When the shark grabbed her right leg, Boswell stopped moving for a moment, afraid of kicking it. "I think he was confused with so many people in the water," she said.

Boswell tried to grab a stick offered by a crew member in a skiff that was with the swimmers, but the shark then grabbed her left leg and pulled her underwater.

"He was moving his head back and forth, shaking me really hard," Boswell recalled. "I thought I was going to die."

The shark brought her back to the surface near the skiff. Two crew members grabbed her arms and held on while a third one hit the shark with the stick.

Then Boswell felt a popping sensation in her left leg. "I thought it was my hip dislocating, but that's when I lost my leg," she said. She didn't realize it until the crewmen pulled her into the skiff and she looked down to see the damage. She lost her leg from about midthigh down.

Boswell recalled hearing shots fired by crew members in a lookout tower on the ship after she was in the skiff and the shark was headed toward a third person clinging to a rope ladder, still half in the water.

Boswell wasn't sure what happened to the shark, but no other crew members were hurt.

She signed on with the National Oceanic and Atmospheric Administration (NOAA) earlier this year for a six-month stint in the galley, serving food to the 303-foot vessel's 85 crew members and scientists. She said she was looking forward to the adventure and the chance to travel.

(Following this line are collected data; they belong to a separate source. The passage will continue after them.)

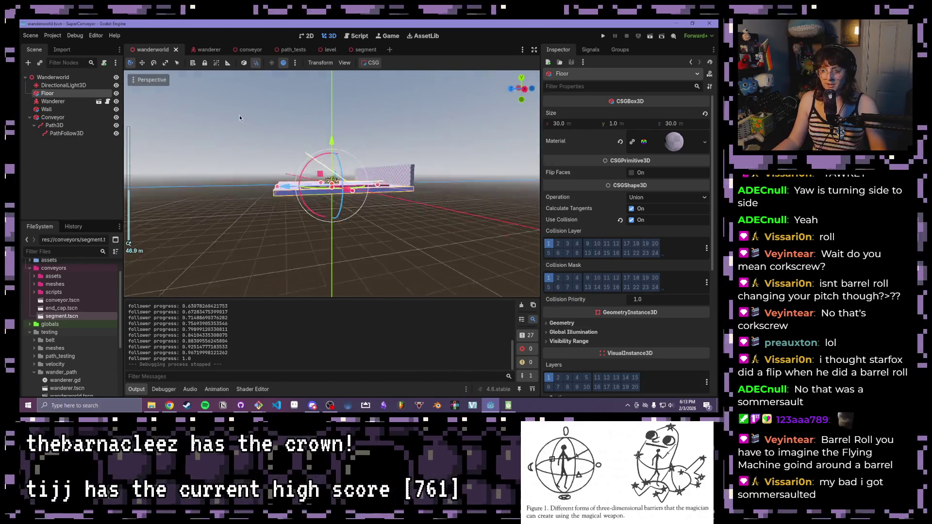
scroll(243, 117, "up", 4)
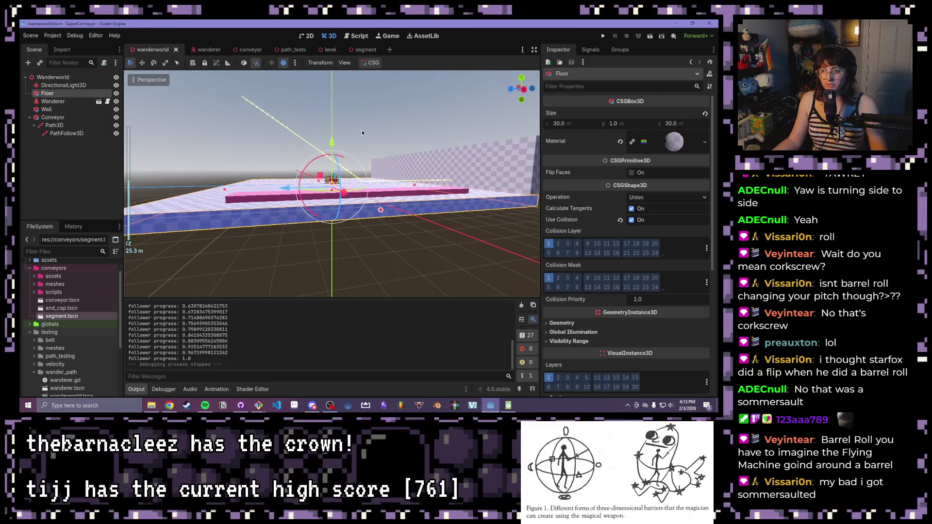
left_click(73, 118)
left_click(70, 126)
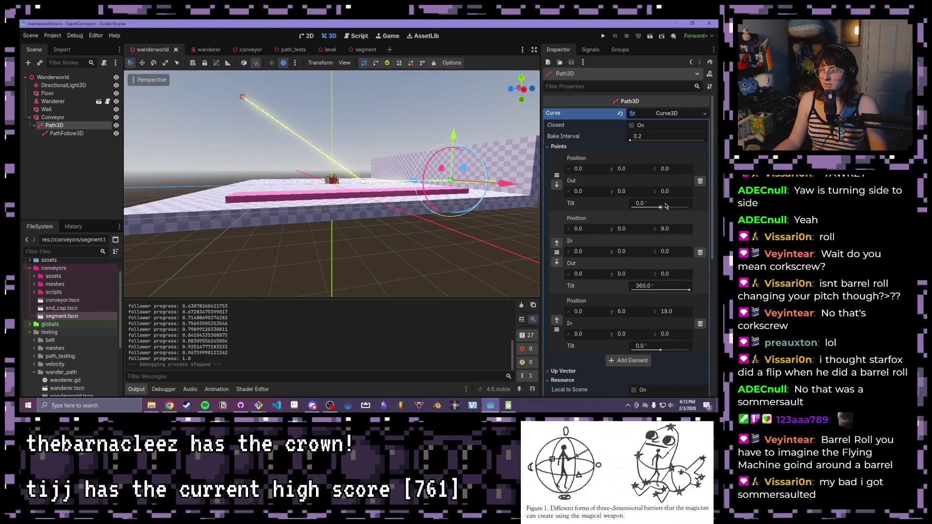
Set the second curve point's z position to 18, deselect the path, and save and run the scene
left_click(666, 229)
left_click_drag(673, 233, 708, 232)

The ship had been conducting research for about 2 1/2 months, with stops in Chile and around Antarctica, before heading toward Easter Island.

Boswell was airlifted from Easter Island to a military hospital in Panama City, where her parents, George and Suzie Boswell, and other family members met her. She was flown to Seattle a week ago.

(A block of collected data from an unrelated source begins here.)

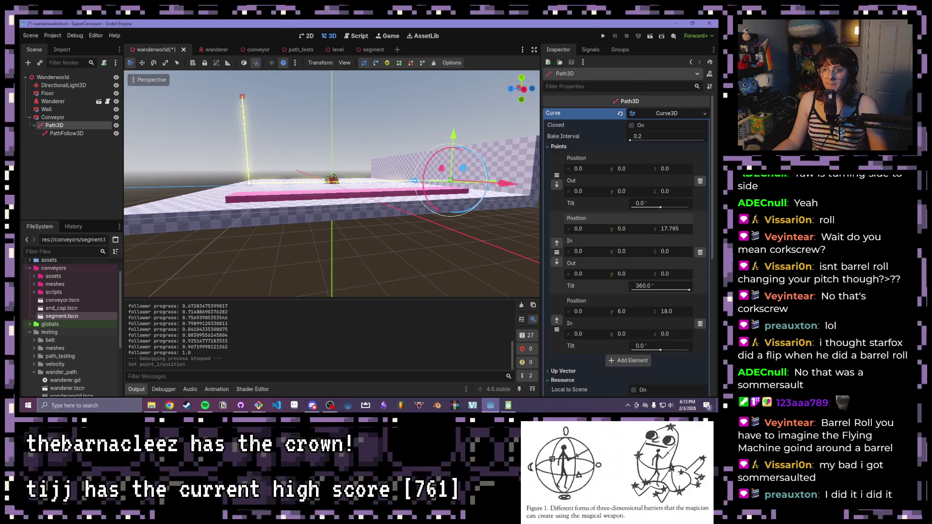
type("18")
key("Return")
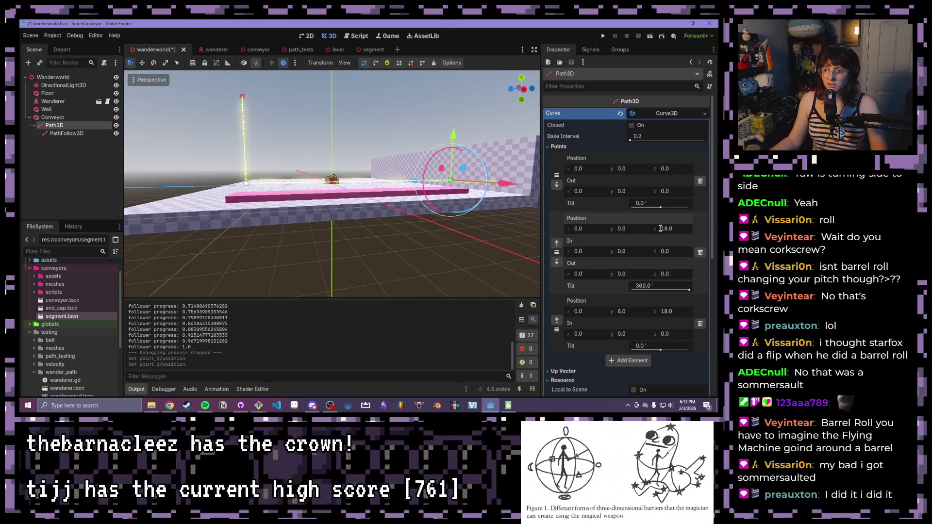
left_click(431, 246)
scroll(431, 246, "down", 3)
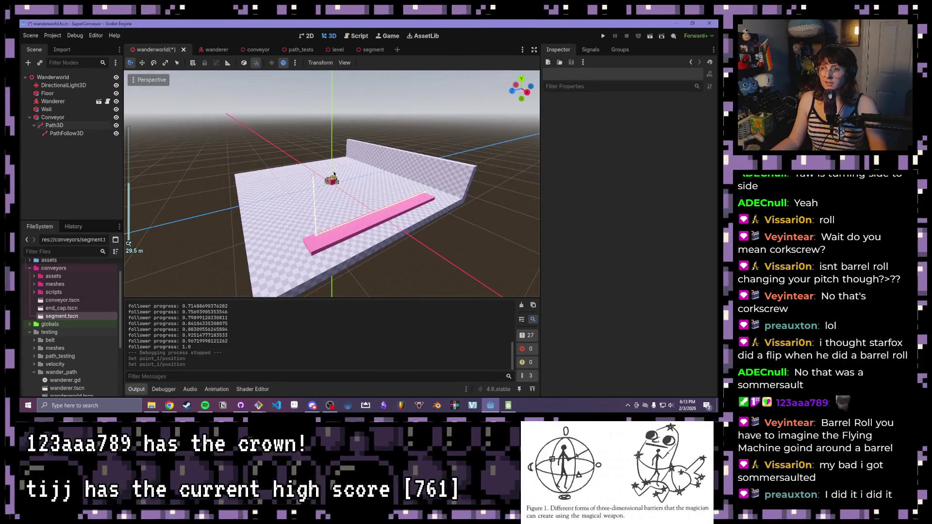
left_click(650, 37)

She expects to be out of the hospital in two weeks and fitted with a temporary prosthesis in six weeks.

Doctors have told her once she is fitted with a permanent prosthesis she'll be able to do virtually anything, including serving on a ship again. Boswell's not so sure. "They haven't been out there when there are 30-foot swells," she said.

Her family thinks her sense of humor will help her heal psychologically from the attack, which so devastated fellow shipmates that counselors were brought aboard to help them in the days after Boswell's evacuation, said NOAA spokesman Hal Alabaster.

Near her hospital bed, Boswell keeps a stuffed purple shark, a present from her older sister.

"Kind of morbid," she said, laughing, but it's a way of coping with what happened to her.

"I'm dealing with it the best I can. I still have moments when I break down and cry," she said.